For many, the most important of MGSE's innovations will probably be the bottom panel, its menu and its notification tray. Together, these extensions are enough to allow users to work on a single screen, instead of constantly switching to the overview mode to open applications or switch virtual workspaces, as GNOME 3 requires. These innovations do not fully restore GNOME 2 functionality, since the panel is not customizable, but they might minimally satisfy those discontented with Unity or GNOME 3.
The menu included with Linux Mint 12 is reminiscent of openSUSE's Slab or KDE's Lancelot. It is less obtrusive than both GNOME 2's classical menu and the screen overlay that replaces the menu in Unity.

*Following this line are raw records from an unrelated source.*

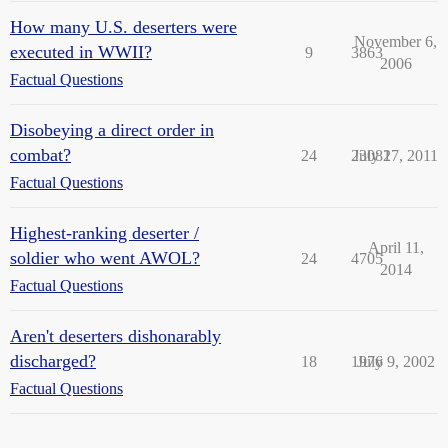
How many U.S. deserters were
November 6,
executed in WWII?
9
3863
2006
Factual Questions
Disobeying a direct order in
combat?
24
23082
July 17, 2011
Factual Questions
Highest-ranking deserter /
April 11,
soldier who went AWOL?
24
4705
2014
Factual Questions
Aren't deserters dishonarably
discharged?
18
1976
July 9, 2002
Factual Questions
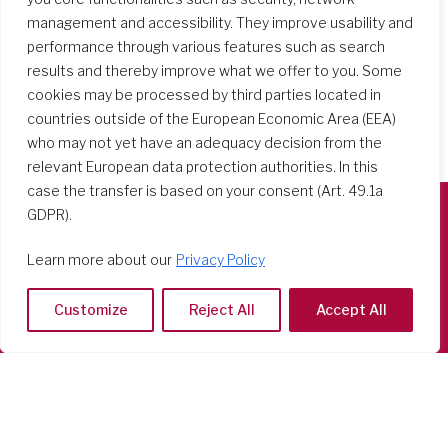
management and accessibility. They improve usability and
performance through various features such as search
results and thereby improve what we offer to you. Some
cookies may be processed by third parties located in
countries outside of the European Economic Area (EEA)
who may not yet have an adequacy decision from the
relevant European data protection authorities. In this
case the transfer is based on your consent (Art. 49.1a
GDPR).
Società del Sacro Cuore
Learn more about our
Privacy Policy
Casa Generalizia
Via Tarquinio Vipera, 16 - 00152 Roma
Customize
Reject All
Accept All
Tel: 06 58 23 03 32 or 06 58 20 31 17
Copyright ©2026 RSCJ International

The notification tray is a similar combination of the traditional and the innovative, invisible until toggled by the icon on the far right of the bottom panel, and as long as the bottom panel itself. This arrangement eliminates the usual problem of some of the tray being invisible, making it an improvement over both GNOME and Unity.
Yet what is just as important as the extensions themselves is the fact they partially restore the most important feature that Unity often removes or limits: the freedom to work the way you want. In Linux Mint, you can, for instance, work with the bottom panel menu, or go to the GNOME 3 overview to open applications.

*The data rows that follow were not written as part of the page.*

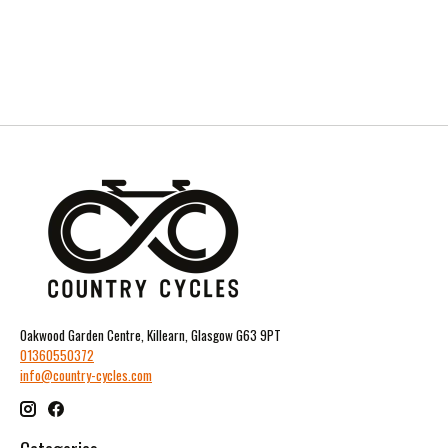
Oakwood Garden Centre, Killearn, Glasgow G63 9PT
01360550372
info@country-cycles.com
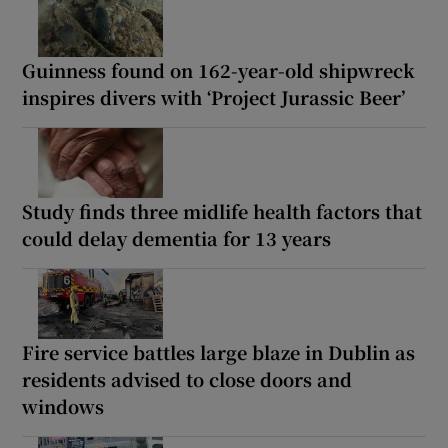
Guinness found on 162-year-old shipwreck
inspires divers with ‘Project Jurassic Beer’
Study finds three midlife health factors that
could delay dementia for 13 years
Fire service battles large blaze in Dublin as
residents advised to close doors and
windows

Similarly, you can work with three virtual workspaces that are part of the panel, enabling the GNOME 3 overview mode to allow the shell to manage virtual workspaces, or use both at once.
Although this range of choice needs to be extended before it can match the flexibility of GNOME 2, it is far more than anything provided by Unity, which generally imposes a single way to work on all users, regardless of their preferences.
Going Down the Road
For those who already use Linux, the trend of Linux Mint is promising. MGSE in particular suggests that Linux Mint is in tune with the existing user base, a group that seems to value the ability to work in their preferred style more than any other factor.
At the same time, I suspect that many existing users may feel that Linux Mint does not go far enough in its tendencies. While many will find it an improvement over Ubuntu with Unity, the improvement may not be great enough to be worth the effort of switching distributions.
I wonder, too, whether the same qualities that might endear Linux Mint to existing users -- or, at least, make it the lesser of several evils -- will appeal equally to the new users that Unity seems calculated to attract. So far as the Distrowatch figures have meaning, they may reflect only the curiosity of existing users.
For now, the most that can be said is that Linux Mint seems to be heading for a destination of which many existing users approve. Unfortunately, in the current release, it has moved part ways down the road but still has a ways to travel.
To me, the important question is whether it can arrive before community interest shifts. Also (the question nobody is asking in the focus on Ubuntu) will GNOME or other distributions seize on MGSE as a graceful way of recovering from the embarrassing reception of GNOME 3?